- Location: 13°13′56″N 0°52′55″E﻿ / ﻿13.2323°N 0.8819°E Pansi, Yagha Province, Sahel Region, Burkina Faso
- Date: 16 February 2020
- Target: Churchgoers
- Attack type: Mass shooting
- Deaths: 24
- Injured: 18
- Perpetrators: Islamic State in the Greater Sahara (suspected)

= Pansi attack =

2020 terrorist incident in Burkina Faso

On 16 February 2020, unknown jihadists attacked a Protestant service being hosted in the village of Pansi, Burkina Faso, killing 24 civilians and injuring 18 more. No group claimed responsibility for the attack, although the Islamic State in the Greater Sahara is active near Pansi.

== Background ==
Northern Burkina Faso has been a hotbed of jihadist activity since the start of the jihadist insurgency in Burkina Faso. Ansarul Islam, a homegrown jihadist group allied with the al-Qaeda aligned Jama'at Nasr al-Islam wal-Muslimin, is dominant in Soum Province and Boucle du Mouhoun Region, and the Islamic State in the Greater Sahara (ISGS) is dominant near the Nigerien border, including Sahel Region.
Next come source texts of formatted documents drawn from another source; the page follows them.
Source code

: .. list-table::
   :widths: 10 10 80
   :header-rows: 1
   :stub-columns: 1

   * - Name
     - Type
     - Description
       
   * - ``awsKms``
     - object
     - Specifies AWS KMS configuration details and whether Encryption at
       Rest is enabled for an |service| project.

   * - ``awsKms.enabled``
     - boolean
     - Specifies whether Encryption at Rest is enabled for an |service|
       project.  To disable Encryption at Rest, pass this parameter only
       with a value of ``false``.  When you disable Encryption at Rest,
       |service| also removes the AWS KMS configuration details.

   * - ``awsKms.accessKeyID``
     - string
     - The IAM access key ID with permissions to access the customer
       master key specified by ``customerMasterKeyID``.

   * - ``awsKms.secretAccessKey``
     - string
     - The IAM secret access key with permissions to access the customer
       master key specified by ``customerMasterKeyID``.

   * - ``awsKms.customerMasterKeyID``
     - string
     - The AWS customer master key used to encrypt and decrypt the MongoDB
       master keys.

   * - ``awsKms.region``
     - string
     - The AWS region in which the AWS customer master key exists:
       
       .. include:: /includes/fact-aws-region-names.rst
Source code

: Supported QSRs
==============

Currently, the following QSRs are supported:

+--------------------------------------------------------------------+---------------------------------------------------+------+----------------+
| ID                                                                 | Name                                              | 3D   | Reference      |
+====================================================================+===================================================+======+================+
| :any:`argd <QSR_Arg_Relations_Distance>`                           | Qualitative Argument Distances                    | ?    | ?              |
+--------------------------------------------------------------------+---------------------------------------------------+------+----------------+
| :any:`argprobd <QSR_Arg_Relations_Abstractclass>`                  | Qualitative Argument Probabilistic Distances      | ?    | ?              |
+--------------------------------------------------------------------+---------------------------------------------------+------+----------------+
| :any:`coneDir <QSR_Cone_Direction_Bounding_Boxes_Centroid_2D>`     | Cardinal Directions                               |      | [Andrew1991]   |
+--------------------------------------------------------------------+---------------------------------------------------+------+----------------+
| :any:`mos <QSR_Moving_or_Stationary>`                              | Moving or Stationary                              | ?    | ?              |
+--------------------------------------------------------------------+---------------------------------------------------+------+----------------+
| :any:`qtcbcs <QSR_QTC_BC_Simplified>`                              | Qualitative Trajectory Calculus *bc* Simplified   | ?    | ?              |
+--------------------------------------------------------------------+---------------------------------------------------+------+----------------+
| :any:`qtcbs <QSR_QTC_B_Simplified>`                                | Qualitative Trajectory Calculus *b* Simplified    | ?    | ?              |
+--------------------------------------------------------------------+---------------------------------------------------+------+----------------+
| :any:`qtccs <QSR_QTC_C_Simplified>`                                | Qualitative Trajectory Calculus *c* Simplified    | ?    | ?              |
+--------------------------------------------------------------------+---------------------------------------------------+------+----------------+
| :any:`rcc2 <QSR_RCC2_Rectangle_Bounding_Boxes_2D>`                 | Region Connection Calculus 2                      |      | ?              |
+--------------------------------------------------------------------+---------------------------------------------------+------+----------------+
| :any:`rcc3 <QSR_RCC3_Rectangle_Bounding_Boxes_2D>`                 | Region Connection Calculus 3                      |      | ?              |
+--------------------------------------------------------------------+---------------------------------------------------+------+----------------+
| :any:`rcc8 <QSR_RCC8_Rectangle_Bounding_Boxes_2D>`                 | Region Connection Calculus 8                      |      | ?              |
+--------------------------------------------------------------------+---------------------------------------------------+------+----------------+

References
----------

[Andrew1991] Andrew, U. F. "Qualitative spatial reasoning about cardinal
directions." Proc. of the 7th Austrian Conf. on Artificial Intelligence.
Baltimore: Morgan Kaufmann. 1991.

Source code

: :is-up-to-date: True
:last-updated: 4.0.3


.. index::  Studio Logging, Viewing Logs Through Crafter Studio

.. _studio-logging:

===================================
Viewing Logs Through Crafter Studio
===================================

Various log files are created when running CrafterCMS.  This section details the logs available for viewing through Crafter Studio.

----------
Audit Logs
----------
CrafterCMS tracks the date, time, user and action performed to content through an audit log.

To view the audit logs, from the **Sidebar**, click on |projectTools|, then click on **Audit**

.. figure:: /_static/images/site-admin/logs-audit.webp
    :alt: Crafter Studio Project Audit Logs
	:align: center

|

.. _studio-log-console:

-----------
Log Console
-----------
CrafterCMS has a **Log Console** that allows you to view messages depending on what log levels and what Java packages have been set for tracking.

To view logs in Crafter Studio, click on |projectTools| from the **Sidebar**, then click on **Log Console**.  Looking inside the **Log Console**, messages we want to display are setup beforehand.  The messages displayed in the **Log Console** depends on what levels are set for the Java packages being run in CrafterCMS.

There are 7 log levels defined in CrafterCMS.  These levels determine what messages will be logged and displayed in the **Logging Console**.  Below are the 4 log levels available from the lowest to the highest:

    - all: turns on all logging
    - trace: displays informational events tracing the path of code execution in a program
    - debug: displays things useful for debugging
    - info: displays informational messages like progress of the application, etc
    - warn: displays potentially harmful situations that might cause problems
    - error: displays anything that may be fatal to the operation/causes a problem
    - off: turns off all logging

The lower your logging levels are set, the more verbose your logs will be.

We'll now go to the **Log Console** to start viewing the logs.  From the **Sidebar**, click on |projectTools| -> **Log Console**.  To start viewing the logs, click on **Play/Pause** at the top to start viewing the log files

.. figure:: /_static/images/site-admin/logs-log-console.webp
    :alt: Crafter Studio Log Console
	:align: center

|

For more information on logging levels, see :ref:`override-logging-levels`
On 10 February, jihadists kidnapped seven Catholics from a town in Yagha Province, where Pansi is located, demanding a ransom. Five of the seven hostages were eventually found dead.

==Attack==
A group of twenty armed gunmen entered Pansi on 16 February. The militants distinguished between residents and non-residents, and subsequently shot at ongoing Protestant church services in the town. Despite the church being the primary target, both Christians and Muslims were killed in the attack. The gunmen took hostages, and forced three of the hostages to transport looted rice and oil from the village on motorbikes.

Many individuals sought medical treatment in the nearby town Sebba after the attack. Other victims were transported by emergency services over 160 km to hospitals in Dori, where Boundoré commune Mayor Sihanri Osangola Brigadie visited several of the victims. 24 people were killed during the shooting and 18 people were injured, in addition to the three who were taken hostage by the jihadists. The pastor of Pansi was among those killed.

==Aftermath==
The attack in Pansi was one of a larger spate of attacks conducted by jihadist groups in Sahel Region, particularly against Christians.

No group claimed responsibility for the Pansi attack, although on 29 February, ISGS claimed responsibility for the shooting of four police officers in Sebba.